Well its hard to replace the human touch, that connection. Because my name is on all sort of dumb mailing lists, it gets on even more. Because a pile of them are local art/culture/music related I get invites, both e-vites, and postcards, and flyers and the like on a constant basis to do this or that. I tend not to. But when someone I know asks me in person to come see this band, or go to that gallery opening, I tend to go. I guess I'm just a girl who can't say no.
But people are a lot easier to deal with at a distance, no doubt about that. They can be difficult - at best. Too a degree, everyone is hung up in their own little world and bunches of worlds in collision tends to produce some friction as it were.
The computer, the net, is just a tool. Its a means to an end, and like a lot of good tools, there are a lot of potential ends, not all of them good. And, as Miss Ani DeFranco oh so poinently reminds us, Every tool is a weapon if you hold it right. And I think that too the degree that you can use it to isolate depends on if you see it as primarily an outgoing device, or an incoming device. Specifically, does the net serve as an outreach tool for you to the world, or a screening tool - to do a really fine grind on the world before it gets to you?
Look, Ipods, walkmen and all the rest are way cool. God to have had something like that when I was young on family car trips - a fact my father agreed on. But, is it on all the time? Is there any sort of variety in it? I mean if you have 40gb of Emo music in it, and all you are ever doing is walking or sitting around listening to Emo music, the world can seem to be a pretty sad place. (because it is, and by focusing on that and only that you see it clearer). If you use it to enhance life, because sometimes a little music can add a lot to an experience, then that can become a different deal.
I think - that like a lot of things, or even most things - (as loath as I am to use the word 'most') its a question of balance, and almost anything, done to the exclusion of other necessary things, can become bad.
Hey, I can isolate with the best of them. I don't know any of my friends from grad school who got PhDs in History, or Poly Sci, or English who couldn't lock themselves up for a week with a pile of books and do little else. I like that. Its one of the things I like about the Net is that before I had to carry around a pile of newspapers and mags like all crazy people do, now I can go to the sites and read what I want from all over the world, and I do. Nice, neat, no paper.
But I learned the hard way in grad school, as most of us did, that if you isolate too long, you can do some real damage, so its best to surface once in a while and check out reality.
That's why I like, and have always sought out that theater deal, because it forces me to get out and be with people. And its a good thing. Granted, I'm with people who want to be where they are (and in many cases paid a buttload of money to do so, or, conversely, are being paid a buttload of money to be there) and are looking good in whatever the costume de jour is (always a bonus) and are sort-of trying to be on their best behavior, kinda. And it good talking with people, being with people, and working with people who you like to work with. Its good to do that in a collaborative setting too, because it helps reinforce the notion that reality is not all about you. Nothing in the world is better for your self image than being a part of something greater than yourself.

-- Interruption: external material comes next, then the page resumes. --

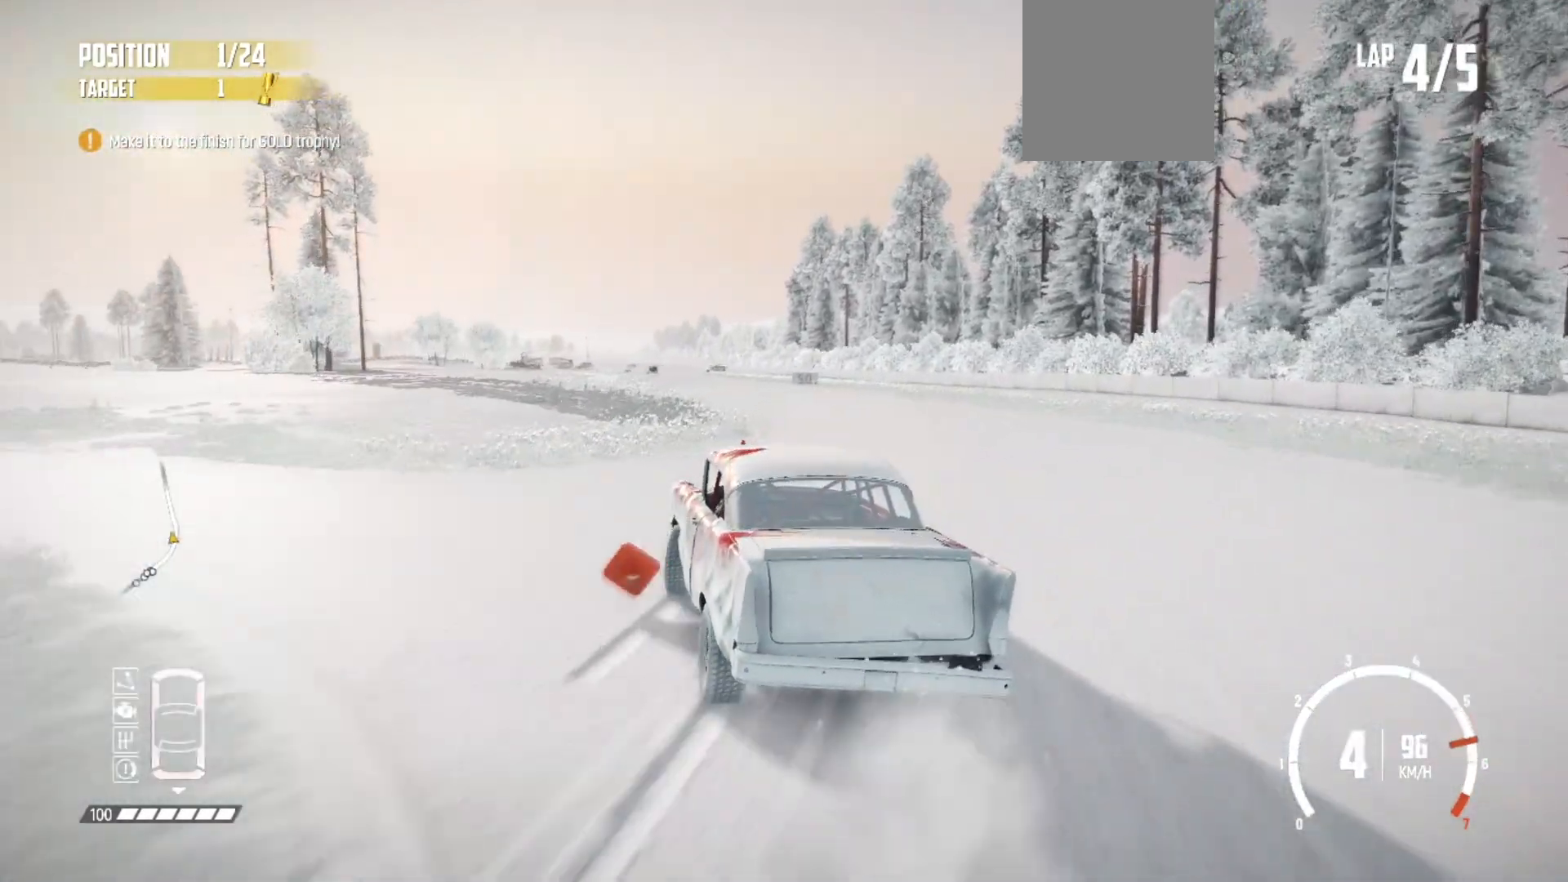
{"buttons": ["R2"], "left_stick": "center", "events": [[83, "left_stick", "right"], [283, "left_stick", "center"]]}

The net, and all that other electronic cocoon, that wrapping yourself into your own little world where no music, thought, or person that hasn't in some sense passed muster can get through, is a bad thing. It reinforces that 'its all about me' perspective that is the beginning of what Trent Reznor so correctly called, 'the downward spiral.'
But, you can use that stuff to reach out too. Really. At work sometimes we switch Ipods and hit shuffle and its a way, at least for me, to hear some stuff I wouldn't hear otherwise perhaps. I read the Free Republic because I am interested in what people like that are thinking and saying. Sometimes it scares me, but hey, we live in a scary world and its dangerous to forget that. But I read other things that convince me that other parts of the world are doing OK, getting better, or at least people are thinking on and working on them, and that's important to remember too.